New brain implant can be charged wirelessly

No need for surgery to replace a drained implant battery.

Testing a new brain implant in animals is a race against the clock for scientists: the research is limited to the amount of charge in the device’s battery.

Once that battery is drained, it must be removed and replaced, which requires the animals to undergo repeated surgeries, which can be painful and disruptive to research.

While there are some battery-free brain implants that can be powered wirelessly, they’re specialized and require bulky setups.

Now, researchers have developed a new brain implant that can be charged wirelessly using a magnetic field. They’ve already used it to control the behavior of rats — and they think it could one day make the leap to humans.

The Power of Brain Implants

Our brains are packed with cells called neurons that send information to each other, as well as cells in other parts of the body, via electrical signals.

Brain implants are designed to interact with neurons to treat some sort of medical problem, such as Parkinson’s, memory loss, paralysis, or epilepsy.

In the future — maybe — brain implants could also augment humans, connecting to other devices to super-charge our intelligence — or just let us control our smartphones with a thought.

But developing useful brain implants also means figuring out how to effectively charge them, and that’s a problem.
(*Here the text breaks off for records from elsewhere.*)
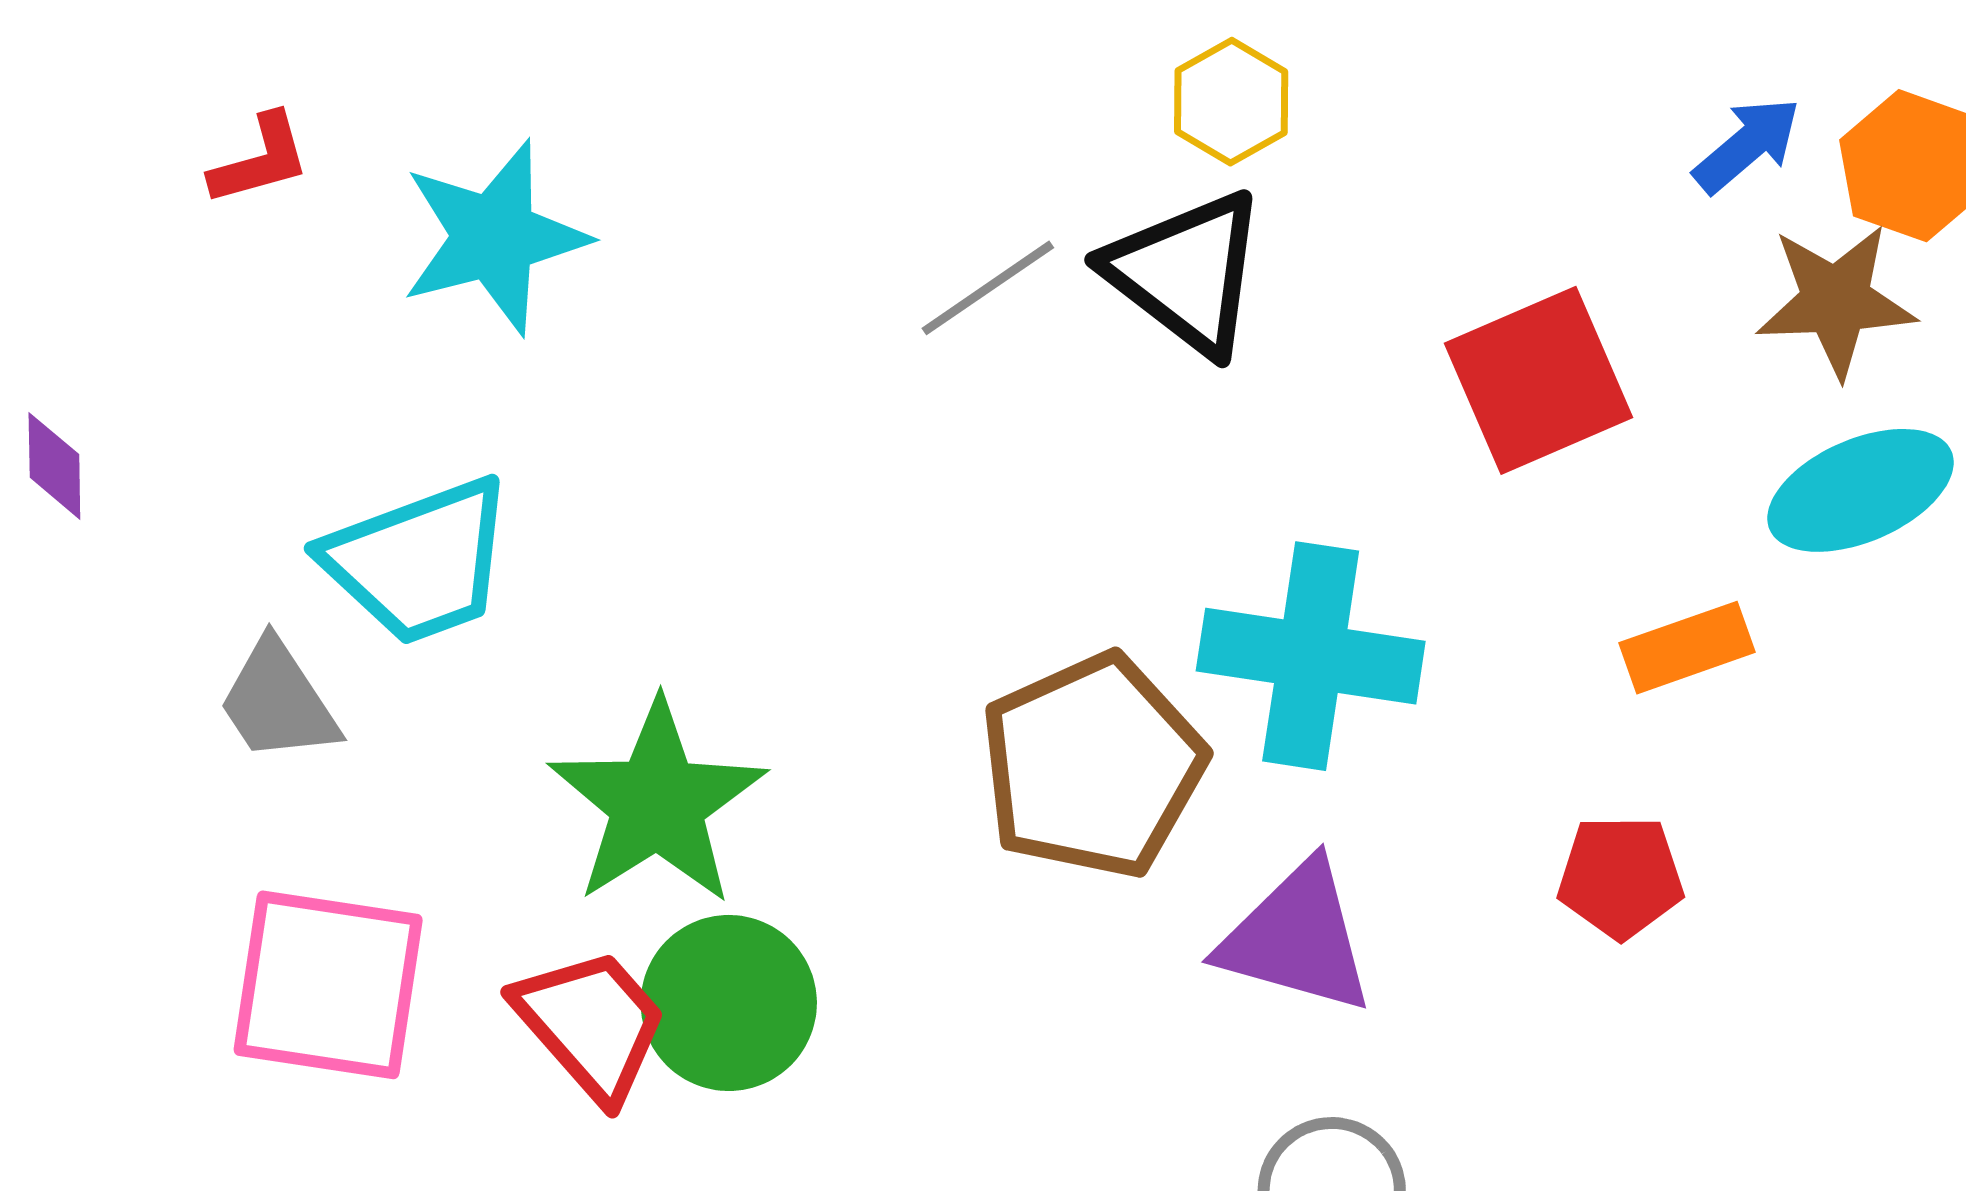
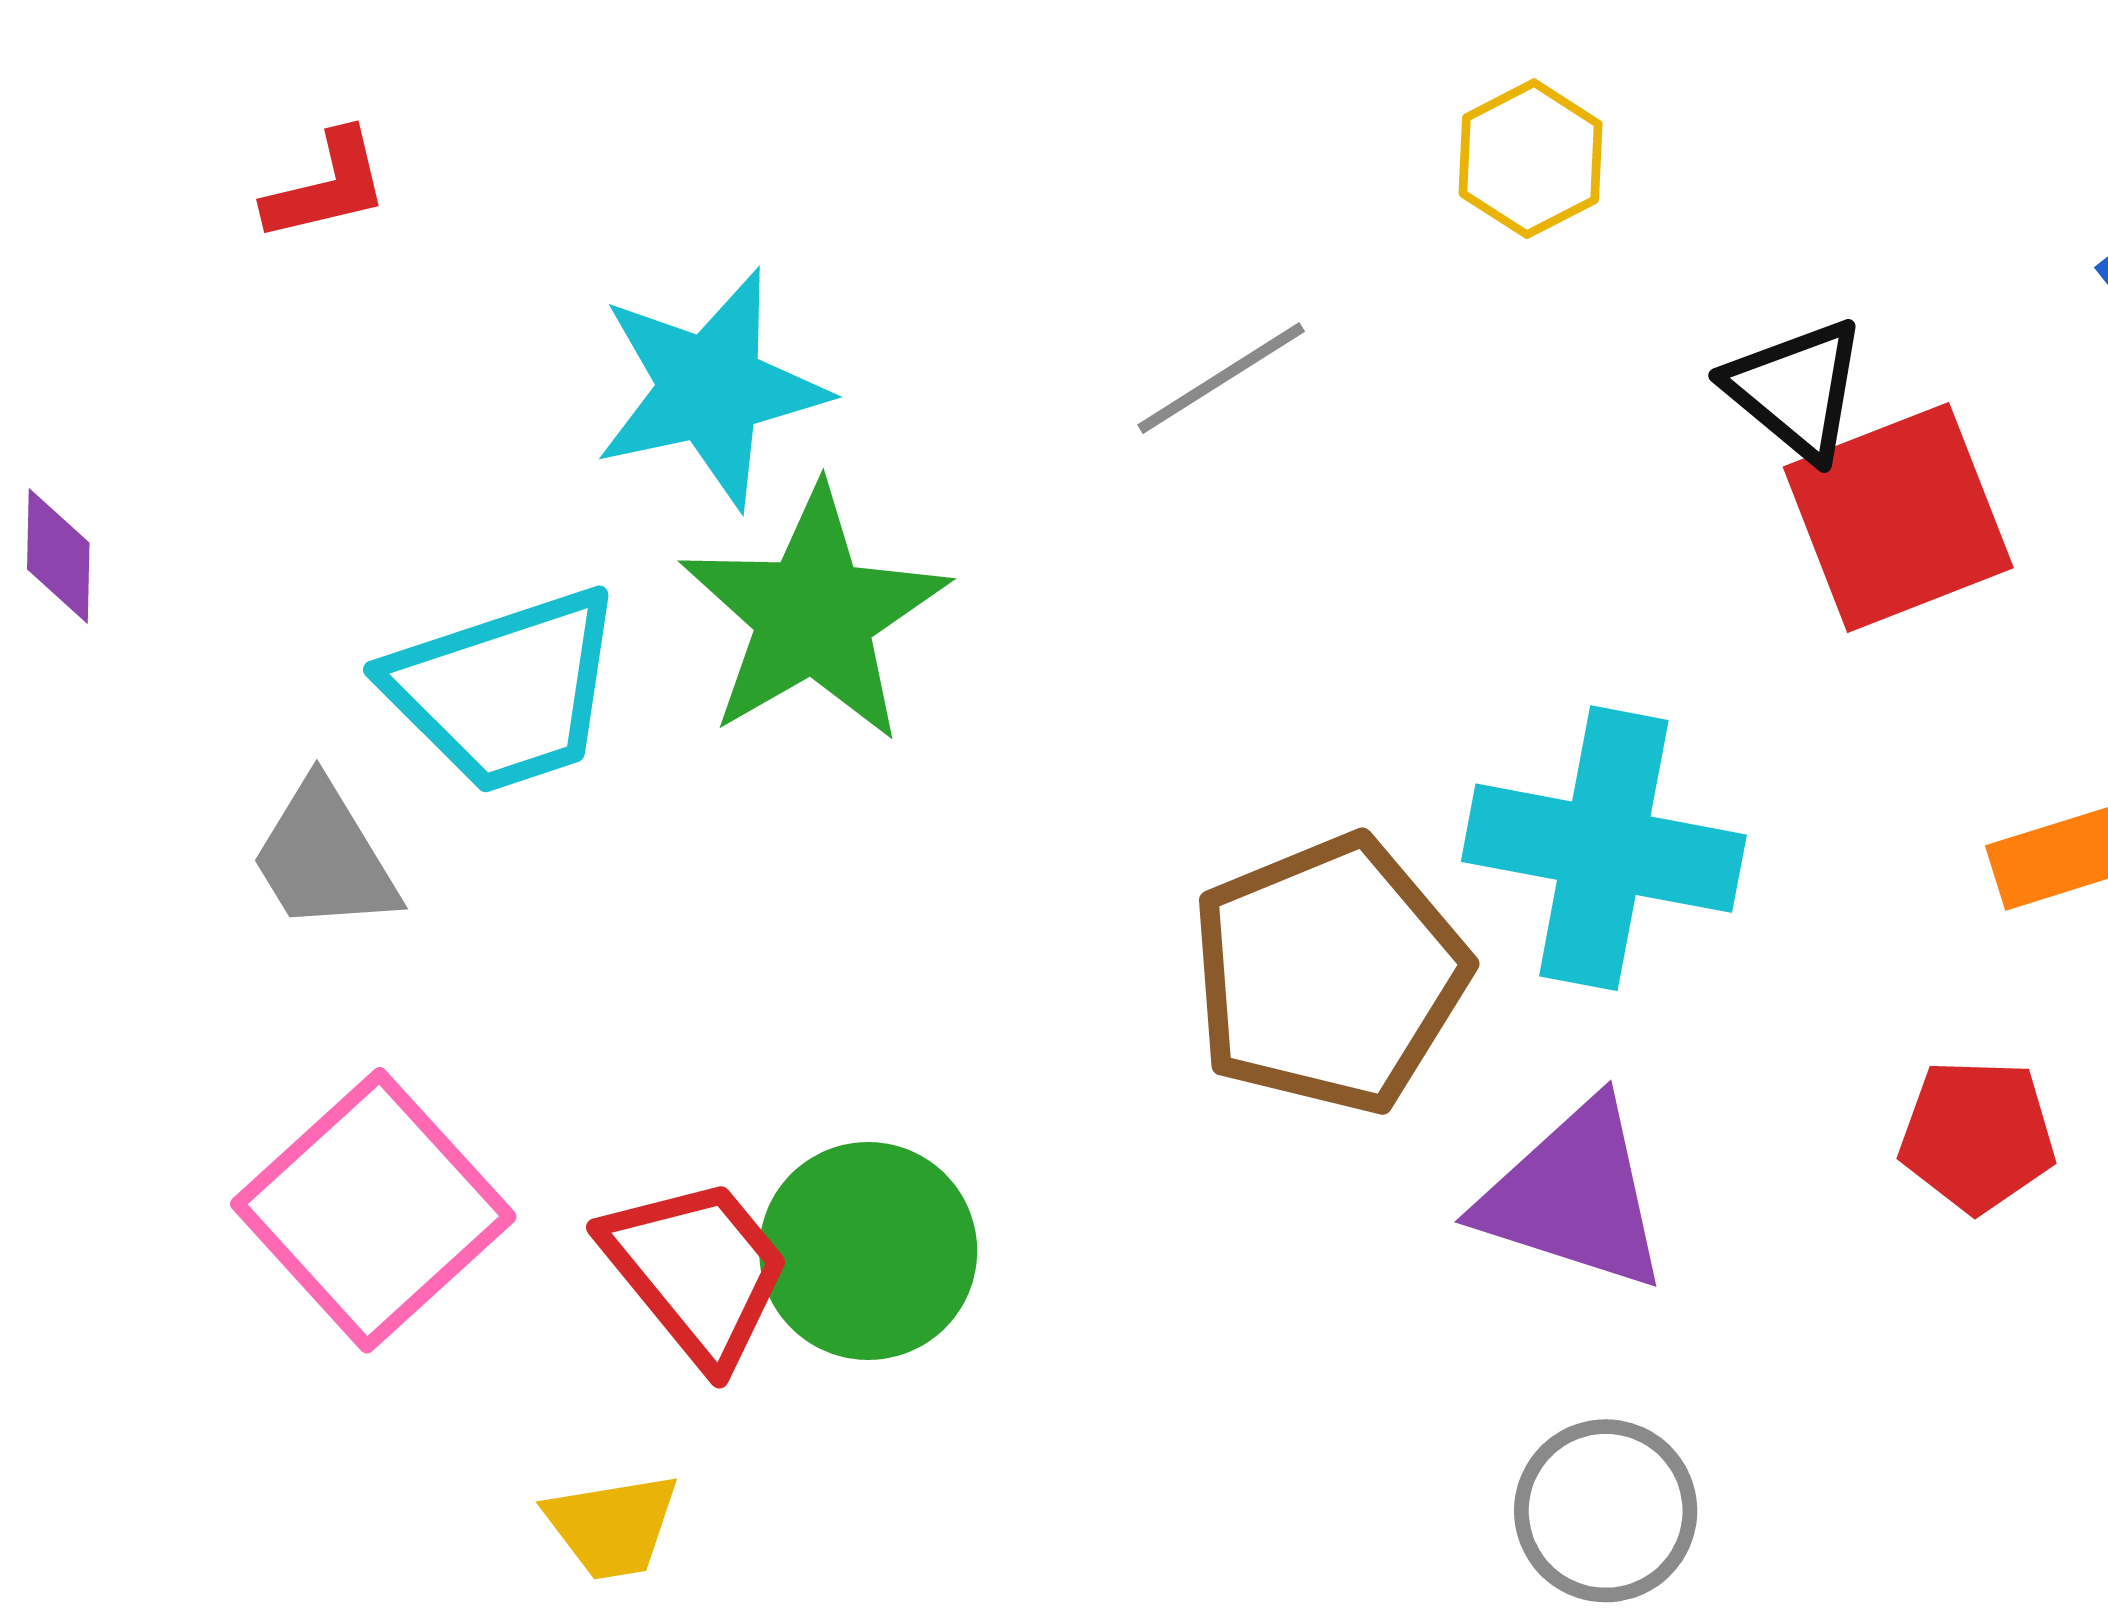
cyan star: (494, 237) -> (711, 389), moved
black triangle: (1186, 272) -> (1796, 389), moved, size x0.7
green star: (657, 803) -> (814, 615), moved
pink square: (328, 985) -> (373, 1210), turned 37

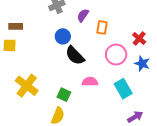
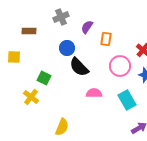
brown rectangle: (16, 26) -> (29, 31), moved
yellow cross: (27, 86) -> (31, 97), size x0.7
green square: (64, 95) -> (44, 78), moved

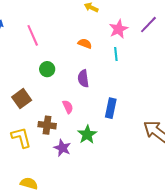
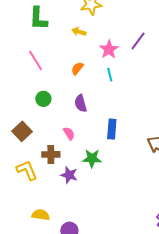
pink line: (33, 35) -> (36, 60), moved
orange semicircle: (85, 44) -> (77, 68), turned -64
green star: (87, 135) -> (92, 158), turned -30

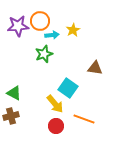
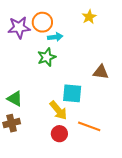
yellow star: (73, 30) -> (89, 17), moved
cyan square: (68, 88) -> (72, 93), turned -30

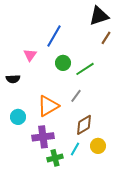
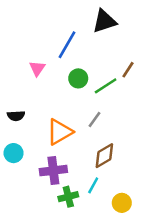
black triangle: (99, 16) -> (104, 21), moved
brown line: (106, 38) -> (128, 70), moved
black semicircle: (13, 79) -> (16, 116), moved
cyan circle: (18, 117) -> (14, 153), moved
yellow circle: (98, 146) -> (122, 203), moved

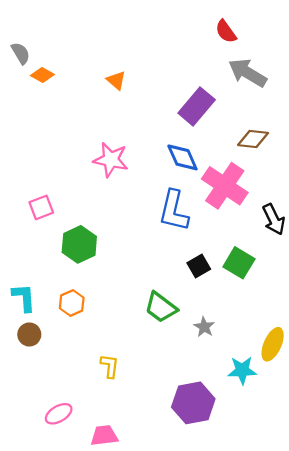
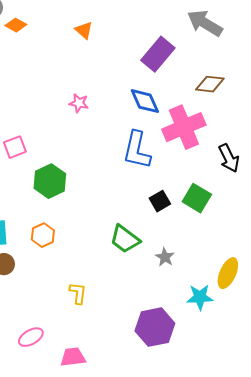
pink star: (111, 160) -> (79, 103), size x0.6
pink cross: (225, 186) -> (184, 127), turned 33

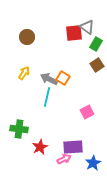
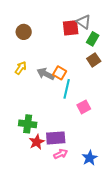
cyan line: (47, 97) -> (67, 89), moved
green cross: (19, 129) -> (28, 124), moved
purple rectangle: (73, 147) -> (56, 138), moved

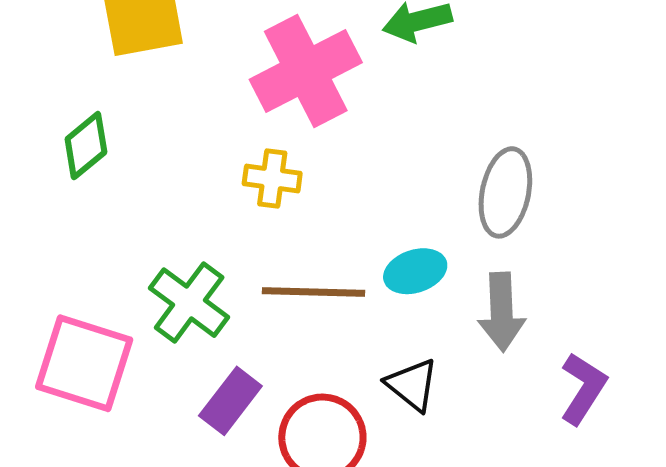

To power the brain electrodes used to treat Parkinson’s, for example, a patient needs a battery pack implanted under the skin in their chest. A wire then runs from that pack to their brain, and every two to five years, the patient has to have the pack removed and replaced because the battery is drained.

More recently, rechargeable versions of those batteries have come on the market, but they still require a patient to have the pack implanted in their chest.

Instead, this new brain implant is an all-in-one device that could one day eliminate the need for separate battery packs.

The New Brain Implant

In 2019, a team from the Korea Advanced Institute of Science and Technology (KAIST) unveiled a neural device that sat on a rat’s head like a helmet.

Using a smartphone as a controller, the device could deliver drugs directly into the rat’s brain through a probe. It could also trigger certain neurons the researchers had programmed to be sensitive to light.

The new brain implant is a continuation of that research.

The device is still controllable with a smartphone, but rather than sitting on top of a rat’s head, it’s fully implanted. It also contains a coil antenna and Bluetooth chip that can harvest energy from alternating magnetic fields.

Those fields are harmless to animals and can easily travel through their tissue, so once a rat is fitted with the new brain implant, a magnetic field just needs to be created around its cage to keep the device charged — no need for battery-replacement surgeries.

Fully Charged

To prove the device works, the researchers used it to control cocaine-cravings in rats by triggering specific neurons in their brains with LEDs, all from a smartphone.

The new brain implant remained charged while the rodents moved around freely in their cages during the experiment.

Wireless battery recharging makes experimental procedures much less complicated.


Min Jeong Ku

“Wireless battery recharging makes experimental procedures much less complicated,” study co-author Min Jeong Ku, a researcher from Yonsei University, said in a press release.

In the future, the researchers believe the charging tech they developed for their new brain implant could be used to power a range of devices in humans, too.

“We believe that the same basic technology can be applied to various types of implants,” lead researcher Jae-Woong Jeong from KAIST said in the press release, “including deep brain stimulators, and cardiac and gastric pacemakers, to reduce the burden on patients for long-term use within the body.”